- [JOB ITEM]
Reproduce the rows below word for word, starting at their first line and ending with the line that contains "families and business".

- [DATASET CONTENT]
-----

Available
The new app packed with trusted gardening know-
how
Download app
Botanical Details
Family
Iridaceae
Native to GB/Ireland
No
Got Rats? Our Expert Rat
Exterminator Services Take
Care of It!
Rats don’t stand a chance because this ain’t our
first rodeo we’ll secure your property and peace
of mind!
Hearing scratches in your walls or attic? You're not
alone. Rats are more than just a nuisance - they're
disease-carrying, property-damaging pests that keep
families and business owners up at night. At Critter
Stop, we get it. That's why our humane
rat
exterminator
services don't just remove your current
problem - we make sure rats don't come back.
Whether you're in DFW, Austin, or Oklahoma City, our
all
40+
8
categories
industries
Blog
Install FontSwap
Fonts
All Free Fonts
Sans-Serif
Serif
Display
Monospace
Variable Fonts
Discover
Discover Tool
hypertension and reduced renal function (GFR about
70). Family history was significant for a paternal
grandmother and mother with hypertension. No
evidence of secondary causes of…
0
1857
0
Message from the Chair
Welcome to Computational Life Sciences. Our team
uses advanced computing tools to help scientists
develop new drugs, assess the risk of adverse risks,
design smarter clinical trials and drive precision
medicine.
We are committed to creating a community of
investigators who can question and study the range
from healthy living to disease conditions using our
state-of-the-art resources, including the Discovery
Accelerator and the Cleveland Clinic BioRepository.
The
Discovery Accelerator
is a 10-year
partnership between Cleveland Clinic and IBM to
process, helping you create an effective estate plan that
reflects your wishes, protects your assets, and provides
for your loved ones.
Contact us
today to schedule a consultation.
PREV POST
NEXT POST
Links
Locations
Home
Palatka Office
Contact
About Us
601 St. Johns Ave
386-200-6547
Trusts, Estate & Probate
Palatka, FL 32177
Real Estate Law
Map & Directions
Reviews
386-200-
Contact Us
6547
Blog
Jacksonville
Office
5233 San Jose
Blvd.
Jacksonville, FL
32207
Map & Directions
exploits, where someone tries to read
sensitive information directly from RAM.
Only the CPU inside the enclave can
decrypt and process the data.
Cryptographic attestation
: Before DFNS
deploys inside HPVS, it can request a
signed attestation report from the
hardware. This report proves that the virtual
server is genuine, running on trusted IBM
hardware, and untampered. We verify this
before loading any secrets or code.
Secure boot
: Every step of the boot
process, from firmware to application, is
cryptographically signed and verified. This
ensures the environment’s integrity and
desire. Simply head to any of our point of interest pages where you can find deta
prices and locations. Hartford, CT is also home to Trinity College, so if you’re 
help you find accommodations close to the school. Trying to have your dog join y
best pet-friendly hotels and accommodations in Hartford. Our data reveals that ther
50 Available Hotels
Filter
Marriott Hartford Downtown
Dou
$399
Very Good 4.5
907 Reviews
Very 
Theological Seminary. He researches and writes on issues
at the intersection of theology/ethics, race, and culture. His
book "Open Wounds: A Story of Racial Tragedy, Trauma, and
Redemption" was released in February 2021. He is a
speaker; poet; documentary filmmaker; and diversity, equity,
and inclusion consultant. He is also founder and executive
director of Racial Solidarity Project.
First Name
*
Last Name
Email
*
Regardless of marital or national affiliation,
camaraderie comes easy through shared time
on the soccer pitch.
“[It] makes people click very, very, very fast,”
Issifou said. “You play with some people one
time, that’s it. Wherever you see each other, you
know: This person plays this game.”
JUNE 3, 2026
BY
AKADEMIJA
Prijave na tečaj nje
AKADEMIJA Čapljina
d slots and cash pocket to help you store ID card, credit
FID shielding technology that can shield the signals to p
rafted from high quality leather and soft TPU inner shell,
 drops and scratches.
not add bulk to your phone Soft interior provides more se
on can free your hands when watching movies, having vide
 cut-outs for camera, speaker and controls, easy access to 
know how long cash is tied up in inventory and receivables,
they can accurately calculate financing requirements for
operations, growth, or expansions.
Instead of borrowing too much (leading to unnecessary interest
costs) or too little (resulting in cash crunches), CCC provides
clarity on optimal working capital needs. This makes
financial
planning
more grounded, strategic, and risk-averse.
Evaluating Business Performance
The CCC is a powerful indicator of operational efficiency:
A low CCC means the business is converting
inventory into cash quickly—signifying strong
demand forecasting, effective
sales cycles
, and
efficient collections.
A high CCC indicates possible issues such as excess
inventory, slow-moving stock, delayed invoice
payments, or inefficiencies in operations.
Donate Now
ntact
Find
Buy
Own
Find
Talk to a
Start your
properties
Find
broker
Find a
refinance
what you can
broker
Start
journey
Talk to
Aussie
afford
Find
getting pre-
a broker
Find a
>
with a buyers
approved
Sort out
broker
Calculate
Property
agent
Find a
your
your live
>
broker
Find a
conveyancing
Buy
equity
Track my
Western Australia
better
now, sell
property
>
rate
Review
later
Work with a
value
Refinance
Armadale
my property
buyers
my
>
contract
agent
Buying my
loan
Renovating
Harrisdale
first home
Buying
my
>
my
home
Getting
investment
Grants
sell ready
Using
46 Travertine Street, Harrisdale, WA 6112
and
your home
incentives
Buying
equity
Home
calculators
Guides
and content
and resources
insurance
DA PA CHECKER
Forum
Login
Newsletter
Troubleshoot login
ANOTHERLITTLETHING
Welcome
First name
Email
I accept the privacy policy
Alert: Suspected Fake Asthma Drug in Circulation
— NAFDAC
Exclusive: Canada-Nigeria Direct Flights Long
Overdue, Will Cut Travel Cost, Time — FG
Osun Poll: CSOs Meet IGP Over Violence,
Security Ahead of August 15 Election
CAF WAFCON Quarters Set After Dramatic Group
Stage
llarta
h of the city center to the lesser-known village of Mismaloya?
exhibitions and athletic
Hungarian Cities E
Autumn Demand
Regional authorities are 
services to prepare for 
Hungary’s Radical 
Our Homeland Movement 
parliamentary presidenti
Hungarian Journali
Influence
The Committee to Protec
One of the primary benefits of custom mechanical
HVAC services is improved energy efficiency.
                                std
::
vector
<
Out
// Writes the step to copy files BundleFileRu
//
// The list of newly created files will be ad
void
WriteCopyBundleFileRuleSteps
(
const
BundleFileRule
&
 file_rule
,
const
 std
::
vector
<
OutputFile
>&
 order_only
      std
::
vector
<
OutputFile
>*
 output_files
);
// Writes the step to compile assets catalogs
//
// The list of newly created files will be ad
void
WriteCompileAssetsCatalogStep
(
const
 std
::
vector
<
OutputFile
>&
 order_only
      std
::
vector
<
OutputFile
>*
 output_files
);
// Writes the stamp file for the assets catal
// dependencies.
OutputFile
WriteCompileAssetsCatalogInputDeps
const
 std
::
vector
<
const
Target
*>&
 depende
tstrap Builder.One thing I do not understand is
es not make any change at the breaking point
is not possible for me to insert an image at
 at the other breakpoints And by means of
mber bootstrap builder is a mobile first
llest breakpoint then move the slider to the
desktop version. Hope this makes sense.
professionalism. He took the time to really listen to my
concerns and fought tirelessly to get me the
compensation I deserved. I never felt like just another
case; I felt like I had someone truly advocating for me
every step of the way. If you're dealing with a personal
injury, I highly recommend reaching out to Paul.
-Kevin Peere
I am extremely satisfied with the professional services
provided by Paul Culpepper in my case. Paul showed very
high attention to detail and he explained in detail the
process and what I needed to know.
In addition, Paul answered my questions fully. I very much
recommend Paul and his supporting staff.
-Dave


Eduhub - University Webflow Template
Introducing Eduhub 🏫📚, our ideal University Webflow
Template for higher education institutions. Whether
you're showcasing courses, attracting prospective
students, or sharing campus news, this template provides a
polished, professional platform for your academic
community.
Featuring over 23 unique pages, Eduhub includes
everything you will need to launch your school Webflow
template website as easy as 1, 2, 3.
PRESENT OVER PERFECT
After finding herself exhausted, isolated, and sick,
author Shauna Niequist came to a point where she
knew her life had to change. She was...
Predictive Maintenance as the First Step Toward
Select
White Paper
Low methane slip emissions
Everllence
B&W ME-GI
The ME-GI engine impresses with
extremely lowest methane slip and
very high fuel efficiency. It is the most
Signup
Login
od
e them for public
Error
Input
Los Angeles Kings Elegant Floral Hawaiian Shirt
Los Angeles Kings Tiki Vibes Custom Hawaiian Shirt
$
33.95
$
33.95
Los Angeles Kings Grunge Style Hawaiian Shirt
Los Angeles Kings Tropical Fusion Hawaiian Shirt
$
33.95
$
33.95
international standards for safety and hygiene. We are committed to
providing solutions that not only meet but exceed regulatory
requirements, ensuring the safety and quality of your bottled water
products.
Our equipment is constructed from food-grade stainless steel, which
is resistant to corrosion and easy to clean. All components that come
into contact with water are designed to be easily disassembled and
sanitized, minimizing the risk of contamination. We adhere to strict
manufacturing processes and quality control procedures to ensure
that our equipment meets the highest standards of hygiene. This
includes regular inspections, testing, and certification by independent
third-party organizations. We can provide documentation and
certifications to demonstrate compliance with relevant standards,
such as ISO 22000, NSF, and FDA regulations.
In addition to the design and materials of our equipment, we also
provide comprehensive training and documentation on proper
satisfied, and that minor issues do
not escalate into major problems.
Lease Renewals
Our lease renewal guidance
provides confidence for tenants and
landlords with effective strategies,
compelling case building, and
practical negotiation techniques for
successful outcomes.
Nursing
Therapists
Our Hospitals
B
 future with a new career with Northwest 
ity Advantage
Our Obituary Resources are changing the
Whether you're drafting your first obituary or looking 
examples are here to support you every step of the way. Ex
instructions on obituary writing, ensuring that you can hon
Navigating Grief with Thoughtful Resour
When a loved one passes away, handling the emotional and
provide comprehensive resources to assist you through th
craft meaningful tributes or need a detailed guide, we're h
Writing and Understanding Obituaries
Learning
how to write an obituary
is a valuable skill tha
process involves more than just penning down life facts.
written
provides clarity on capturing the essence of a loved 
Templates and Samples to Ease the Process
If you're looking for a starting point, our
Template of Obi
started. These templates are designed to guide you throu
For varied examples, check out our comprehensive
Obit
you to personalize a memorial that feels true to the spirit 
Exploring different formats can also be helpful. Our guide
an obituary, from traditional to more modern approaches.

-----

- [COMPLETED TASK]
Available
The new app packed with trusted gardening know-
how
Download app
Botanical Details
Family
Iridaceae
Native to GB/Ireland
No
Got Rats? Our Expert Rat
Exterminator Services Take
Care of It!
Rats don’t stand a chance because this ain’t our
first rodeo we’ll secure your property and peace
of mind!
Hearing scratches in your walls or attic? You're not
alone. Rats are more than just a nuisance - they're
disease-carrying, property-damaging pests that keep
families and business owners up at night. At Critter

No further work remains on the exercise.